As is tradition since the end of 2016 is near, Eater asked a trusted group of friends, industry types, and local bloggers for their takes on the past culinary year in Austin. The annual survey spans eight questions, from dining surprises, saddest closures, to disappointing meals. All answers will be revealed as the week rolls on — cut, pasted, (mostly) unedited, and in no particular order. Readers, add your answers in the comments below. Third up:
What was the biggest dining surprise of 2016?
Brandon Watson, food editor of Austin Chronicle
I'm not sure the 2016 Austin dining scene really has the capacity to surprise. It's no surprise that there was a contraction in the dining scene this year, with less openings and more closings. It's no surprise that many upscale concepts are having trouble filling seats. It's no surprise that the food media scene seems bloated and uninspired this year or that restaurateurs are playing it exceedingly safe on menus or that we are losing some of our talent to more inspiring and affordable cities. I guess the only surprise is that this didn't happen in 2015.
Tom Thornton, freelance food writer and contributor at Eater Austin
Perhaps it isn't a surprise, but it was interesting to see restaurant concepts lean safe this year by and large after a number of high-end shutters of more eclectic spots like Gardner and LaV.

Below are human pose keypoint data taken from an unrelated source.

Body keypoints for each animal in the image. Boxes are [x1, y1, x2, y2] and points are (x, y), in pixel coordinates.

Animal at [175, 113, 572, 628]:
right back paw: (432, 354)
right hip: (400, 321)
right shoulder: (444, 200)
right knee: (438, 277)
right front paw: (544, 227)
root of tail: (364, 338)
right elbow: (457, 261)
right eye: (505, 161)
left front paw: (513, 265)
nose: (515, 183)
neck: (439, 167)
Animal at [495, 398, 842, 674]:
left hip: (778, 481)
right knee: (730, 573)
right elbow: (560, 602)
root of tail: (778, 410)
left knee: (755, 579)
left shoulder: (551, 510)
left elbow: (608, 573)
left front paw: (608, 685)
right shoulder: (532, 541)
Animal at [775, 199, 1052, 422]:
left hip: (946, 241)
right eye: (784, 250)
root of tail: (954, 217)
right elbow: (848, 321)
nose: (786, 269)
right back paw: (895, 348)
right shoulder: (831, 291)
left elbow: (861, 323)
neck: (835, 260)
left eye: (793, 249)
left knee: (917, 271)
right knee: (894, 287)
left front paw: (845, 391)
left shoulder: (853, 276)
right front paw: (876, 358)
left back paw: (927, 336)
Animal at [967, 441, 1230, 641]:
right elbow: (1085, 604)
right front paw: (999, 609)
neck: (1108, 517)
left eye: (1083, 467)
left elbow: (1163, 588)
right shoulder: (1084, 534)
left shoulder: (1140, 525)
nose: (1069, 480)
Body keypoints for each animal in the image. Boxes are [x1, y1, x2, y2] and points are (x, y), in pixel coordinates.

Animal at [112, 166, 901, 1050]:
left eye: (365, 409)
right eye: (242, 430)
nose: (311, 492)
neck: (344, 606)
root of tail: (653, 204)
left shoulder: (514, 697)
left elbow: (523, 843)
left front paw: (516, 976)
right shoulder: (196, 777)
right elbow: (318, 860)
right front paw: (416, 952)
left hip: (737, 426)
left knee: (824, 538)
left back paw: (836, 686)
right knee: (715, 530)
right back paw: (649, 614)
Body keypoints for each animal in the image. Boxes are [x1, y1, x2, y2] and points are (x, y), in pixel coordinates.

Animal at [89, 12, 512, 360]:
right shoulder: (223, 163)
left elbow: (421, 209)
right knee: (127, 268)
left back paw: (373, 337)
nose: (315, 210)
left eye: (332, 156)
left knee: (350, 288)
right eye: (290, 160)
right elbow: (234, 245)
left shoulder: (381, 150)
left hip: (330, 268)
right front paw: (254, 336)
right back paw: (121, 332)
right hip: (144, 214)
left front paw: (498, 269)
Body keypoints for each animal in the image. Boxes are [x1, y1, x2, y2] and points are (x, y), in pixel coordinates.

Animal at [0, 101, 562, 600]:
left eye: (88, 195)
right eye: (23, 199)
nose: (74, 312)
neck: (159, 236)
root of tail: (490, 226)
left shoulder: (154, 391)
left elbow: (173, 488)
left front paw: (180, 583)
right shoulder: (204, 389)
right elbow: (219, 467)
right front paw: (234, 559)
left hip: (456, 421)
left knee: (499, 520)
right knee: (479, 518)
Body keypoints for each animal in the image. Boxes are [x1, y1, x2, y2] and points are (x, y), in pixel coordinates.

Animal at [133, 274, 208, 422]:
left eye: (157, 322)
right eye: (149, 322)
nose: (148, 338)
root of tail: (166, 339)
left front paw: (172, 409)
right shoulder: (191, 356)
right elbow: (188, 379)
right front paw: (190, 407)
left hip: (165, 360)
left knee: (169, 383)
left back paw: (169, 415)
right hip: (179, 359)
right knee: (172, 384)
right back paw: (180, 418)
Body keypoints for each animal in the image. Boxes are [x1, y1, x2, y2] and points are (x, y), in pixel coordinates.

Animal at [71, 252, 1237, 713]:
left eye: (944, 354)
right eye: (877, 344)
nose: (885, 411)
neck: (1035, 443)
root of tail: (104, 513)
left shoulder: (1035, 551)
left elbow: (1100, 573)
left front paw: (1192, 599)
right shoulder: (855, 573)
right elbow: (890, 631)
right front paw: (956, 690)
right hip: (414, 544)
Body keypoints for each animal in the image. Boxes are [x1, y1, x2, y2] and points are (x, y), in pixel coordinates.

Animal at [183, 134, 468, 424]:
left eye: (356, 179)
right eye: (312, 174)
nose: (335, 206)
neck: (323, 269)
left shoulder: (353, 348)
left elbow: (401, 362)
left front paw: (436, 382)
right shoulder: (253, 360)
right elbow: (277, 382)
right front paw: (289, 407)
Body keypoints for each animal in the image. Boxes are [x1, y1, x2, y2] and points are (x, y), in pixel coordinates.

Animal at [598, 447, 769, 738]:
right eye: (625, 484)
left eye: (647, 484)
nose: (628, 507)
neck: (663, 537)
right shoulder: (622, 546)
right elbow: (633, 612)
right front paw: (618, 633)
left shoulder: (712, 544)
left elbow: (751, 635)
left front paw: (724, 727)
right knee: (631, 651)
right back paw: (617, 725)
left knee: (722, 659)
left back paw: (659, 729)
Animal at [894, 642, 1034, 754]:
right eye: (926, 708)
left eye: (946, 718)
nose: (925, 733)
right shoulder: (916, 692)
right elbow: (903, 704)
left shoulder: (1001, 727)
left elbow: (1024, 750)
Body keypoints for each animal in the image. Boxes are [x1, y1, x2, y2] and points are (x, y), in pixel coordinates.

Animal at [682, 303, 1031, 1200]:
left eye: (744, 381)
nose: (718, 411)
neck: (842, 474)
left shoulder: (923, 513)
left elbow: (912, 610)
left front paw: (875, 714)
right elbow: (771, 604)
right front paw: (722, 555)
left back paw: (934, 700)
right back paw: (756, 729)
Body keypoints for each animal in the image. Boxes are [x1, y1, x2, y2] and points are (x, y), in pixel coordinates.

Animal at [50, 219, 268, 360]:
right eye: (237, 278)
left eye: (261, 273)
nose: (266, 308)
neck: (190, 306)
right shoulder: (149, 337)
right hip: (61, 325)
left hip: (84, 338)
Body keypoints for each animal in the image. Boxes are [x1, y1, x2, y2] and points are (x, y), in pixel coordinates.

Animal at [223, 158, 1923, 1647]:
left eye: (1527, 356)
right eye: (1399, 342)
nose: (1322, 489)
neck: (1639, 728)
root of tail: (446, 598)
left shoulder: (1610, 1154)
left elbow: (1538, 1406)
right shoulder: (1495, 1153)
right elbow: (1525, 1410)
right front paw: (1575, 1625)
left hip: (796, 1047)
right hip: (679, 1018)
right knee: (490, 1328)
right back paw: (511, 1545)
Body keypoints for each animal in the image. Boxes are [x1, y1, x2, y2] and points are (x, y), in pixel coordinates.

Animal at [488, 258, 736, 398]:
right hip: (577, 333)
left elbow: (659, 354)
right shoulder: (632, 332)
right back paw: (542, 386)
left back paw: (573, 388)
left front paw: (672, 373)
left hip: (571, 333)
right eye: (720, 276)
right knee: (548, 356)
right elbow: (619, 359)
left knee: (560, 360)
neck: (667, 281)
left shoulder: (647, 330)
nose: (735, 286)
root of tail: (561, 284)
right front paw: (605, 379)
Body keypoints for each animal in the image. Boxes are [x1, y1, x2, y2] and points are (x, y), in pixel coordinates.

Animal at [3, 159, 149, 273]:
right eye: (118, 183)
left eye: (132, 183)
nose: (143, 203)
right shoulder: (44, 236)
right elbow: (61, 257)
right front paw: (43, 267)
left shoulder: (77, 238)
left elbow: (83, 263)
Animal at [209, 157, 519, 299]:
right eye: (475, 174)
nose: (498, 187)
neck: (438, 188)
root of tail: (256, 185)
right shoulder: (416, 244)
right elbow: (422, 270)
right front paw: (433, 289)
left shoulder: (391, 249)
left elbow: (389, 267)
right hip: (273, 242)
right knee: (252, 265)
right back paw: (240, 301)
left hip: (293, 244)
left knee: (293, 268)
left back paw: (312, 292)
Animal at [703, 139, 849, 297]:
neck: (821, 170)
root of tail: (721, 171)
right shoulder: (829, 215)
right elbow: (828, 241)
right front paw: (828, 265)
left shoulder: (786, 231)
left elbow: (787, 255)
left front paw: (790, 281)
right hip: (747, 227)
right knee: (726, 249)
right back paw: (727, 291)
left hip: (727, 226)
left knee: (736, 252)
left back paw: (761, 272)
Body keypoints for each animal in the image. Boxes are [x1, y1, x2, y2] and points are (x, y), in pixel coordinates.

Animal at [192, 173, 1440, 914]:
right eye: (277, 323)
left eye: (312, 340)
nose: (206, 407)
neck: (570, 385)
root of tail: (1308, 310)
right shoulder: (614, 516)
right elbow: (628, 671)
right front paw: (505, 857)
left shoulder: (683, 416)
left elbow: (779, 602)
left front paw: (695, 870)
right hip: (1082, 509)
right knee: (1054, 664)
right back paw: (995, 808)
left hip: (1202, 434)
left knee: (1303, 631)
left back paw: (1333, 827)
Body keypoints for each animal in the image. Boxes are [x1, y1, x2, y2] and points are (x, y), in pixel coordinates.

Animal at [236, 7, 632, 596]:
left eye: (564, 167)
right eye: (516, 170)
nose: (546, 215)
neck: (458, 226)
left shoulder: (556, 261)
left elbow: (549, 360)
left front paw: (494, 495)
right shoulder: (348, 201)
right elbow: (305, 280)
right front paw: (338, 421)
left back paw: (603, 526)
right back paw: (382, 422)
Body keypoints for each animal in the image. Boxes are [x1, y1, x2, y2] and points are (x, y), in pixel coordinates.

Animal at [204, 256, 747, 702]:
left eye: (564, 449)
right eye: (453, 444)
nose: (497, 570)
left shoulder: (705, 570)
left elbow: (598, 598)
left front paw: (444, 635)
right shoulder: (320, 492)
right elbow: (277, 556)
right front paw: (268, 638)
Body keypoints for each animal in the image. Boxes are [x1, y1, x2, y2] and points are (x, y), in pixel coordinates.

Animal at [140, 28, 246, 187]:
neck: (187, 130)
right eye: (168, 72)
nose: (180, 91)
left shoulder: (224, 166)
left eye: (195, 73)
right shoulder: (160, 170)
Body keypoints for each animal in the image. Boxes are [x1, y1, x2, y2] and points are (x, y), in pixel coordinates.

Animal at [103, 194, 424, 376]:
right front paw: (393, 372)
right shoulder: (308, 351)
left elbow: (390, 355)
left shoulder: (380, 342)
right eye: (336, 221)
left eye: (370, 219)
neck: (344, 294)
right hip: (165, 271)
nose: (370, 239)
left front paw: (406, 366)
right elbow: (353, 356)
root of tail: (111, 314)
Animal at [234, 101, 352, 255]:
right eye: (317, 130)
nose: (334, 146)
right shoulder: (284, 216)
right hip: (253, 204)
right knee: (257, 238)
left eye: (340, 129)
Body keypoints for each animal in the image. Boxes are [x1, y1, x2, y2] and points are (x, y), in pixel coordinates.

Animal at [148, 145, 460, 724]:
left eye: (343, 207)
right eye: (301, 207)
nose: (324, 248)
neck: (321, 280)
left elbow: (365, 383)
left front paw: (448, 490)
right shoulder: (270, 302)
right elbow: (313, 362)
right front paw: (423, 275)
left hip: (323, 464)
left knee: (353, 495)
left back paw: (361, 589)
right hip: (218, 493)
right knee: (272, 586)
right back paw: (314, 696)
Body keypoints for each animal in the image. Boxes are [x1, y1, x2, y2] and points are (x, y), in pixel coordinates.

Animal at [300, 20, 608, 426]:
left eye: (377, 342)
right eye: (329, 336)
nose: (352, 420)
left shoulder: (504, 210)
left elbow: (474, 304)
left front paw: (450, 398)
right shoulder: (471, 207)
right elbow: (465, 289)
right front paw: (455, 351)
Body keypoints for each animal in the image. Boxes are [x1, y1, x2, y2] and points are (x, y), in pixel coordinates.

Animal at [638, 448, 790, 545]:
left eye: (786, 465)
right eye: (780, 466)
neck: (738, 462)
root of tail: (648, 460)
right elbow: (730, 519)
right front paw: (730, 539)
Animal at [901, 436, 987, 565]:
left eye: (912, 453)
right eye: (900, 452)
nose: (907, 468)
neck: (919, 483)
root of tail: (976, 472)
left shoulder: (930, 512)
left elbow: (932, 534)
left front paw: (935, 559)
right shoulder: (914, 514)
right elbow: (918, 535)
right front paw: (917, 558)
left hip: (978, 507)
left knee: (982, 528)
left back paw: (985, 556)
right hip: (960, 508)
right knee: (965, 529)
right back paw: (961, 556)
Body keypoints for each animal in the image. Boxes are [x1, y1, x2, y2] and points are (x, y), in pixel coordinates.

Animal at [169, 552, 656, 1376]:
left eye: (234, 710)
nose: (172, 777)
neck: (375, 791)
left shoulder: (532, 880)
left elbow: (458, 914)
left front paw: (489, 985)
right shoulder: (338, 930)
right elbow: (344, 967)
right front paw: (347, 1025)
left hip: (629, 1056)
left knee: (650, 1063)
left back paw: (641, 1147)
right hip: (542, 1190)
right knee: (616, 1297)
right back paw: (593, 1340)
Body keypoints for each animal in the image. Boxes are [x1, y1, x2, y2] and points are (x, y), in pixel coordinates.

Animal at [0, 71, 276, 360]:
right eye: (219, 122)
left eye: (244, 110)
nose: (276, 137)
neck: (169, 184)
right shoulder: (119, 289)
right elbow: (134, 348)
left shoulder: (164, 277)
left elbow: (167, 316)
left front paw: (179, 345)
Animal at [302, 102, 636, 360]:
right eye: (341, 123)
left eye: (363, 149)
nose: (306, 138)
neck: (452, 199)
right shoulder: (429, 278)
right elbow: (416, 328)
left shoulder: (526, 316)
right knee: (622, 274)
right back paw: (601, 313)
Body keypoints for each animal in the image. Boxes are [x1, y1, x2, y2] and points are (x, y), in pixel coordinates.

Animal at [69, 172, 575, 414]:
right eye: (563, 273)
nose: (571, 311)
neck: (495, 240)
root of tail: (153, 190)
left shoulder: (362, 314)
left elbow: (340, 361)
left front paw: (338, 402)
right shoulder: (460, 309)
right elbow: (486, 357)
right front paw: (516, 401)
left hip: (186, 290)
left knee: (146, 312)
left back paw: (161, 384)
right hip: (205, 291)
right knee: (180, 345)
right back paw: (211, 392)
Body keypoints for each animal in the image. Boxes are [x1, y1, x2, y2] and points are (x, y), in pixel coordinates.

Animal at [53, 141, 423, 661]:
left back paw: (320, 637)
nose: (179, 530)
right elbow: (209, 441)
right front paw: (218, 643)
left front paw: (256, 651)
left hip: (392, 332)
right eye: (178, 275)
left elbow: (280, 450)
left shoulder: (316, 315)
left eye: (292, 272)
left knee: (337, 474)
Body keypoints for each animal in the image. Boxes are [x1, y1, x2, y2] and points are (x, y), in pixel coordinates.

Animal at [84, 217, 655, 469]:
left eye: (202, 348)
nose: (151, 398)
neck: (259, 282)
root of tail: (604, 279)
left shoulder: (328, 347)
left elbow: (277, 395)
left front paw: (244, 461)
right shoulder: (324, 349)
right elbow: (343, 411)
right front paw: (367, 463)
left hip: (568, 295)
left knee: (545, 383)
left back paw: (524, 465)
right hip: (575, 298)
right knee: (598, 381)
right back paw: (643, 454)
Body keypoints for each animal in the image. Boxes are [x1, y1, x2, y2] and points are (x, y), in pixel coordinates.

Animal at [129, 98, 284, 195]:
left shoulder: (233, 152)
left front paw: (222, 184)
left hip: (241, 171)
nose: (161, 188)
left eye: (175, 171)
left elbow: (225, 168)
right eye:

Patricia Sharpe, executive editor and food writer for Texas Monthly
That Hudson’s on the Bend came back! It was at the pinnacle of Austin dining in the eighties. It might well be in the top tier again.
Jane Ko, blogger at A Taste of Koko
Taqueria La Esperanza (3612 South Congress) — this tiny trailer parked off of South Congress serves up the best barbacoa gorditas.
Melody Fury, freelance food writer, blogger at Gourmet Fury, and contributor at Eater Austin
Seeing the trend of restaurants relaunching with completely new concepts, some without much notice, including: Gardner to Chicon, Eastside Showroom to Ah Sing Den, Mettle to Ophelia to Trackside, Olivia to Lucy’s Fried Chicken, and Qui revamping as Kuneho.
Jolène M. Bouchon, critic for Austin Monthly
The number of closures. The market's really saturated and rents are nuts, so some of that was inevitable. But 2016 seemed to see more than its fair share of restaurant shutters.
Nadia Chaudhury, editor of Eater Austin
That people really crave the familiar and comfort, so much so that there aren’t as many fine(r) dining establishments in Austin anymore. And the mega-popularity of the Domain Northside and Rock Rose district for restaurants, bars, and customers.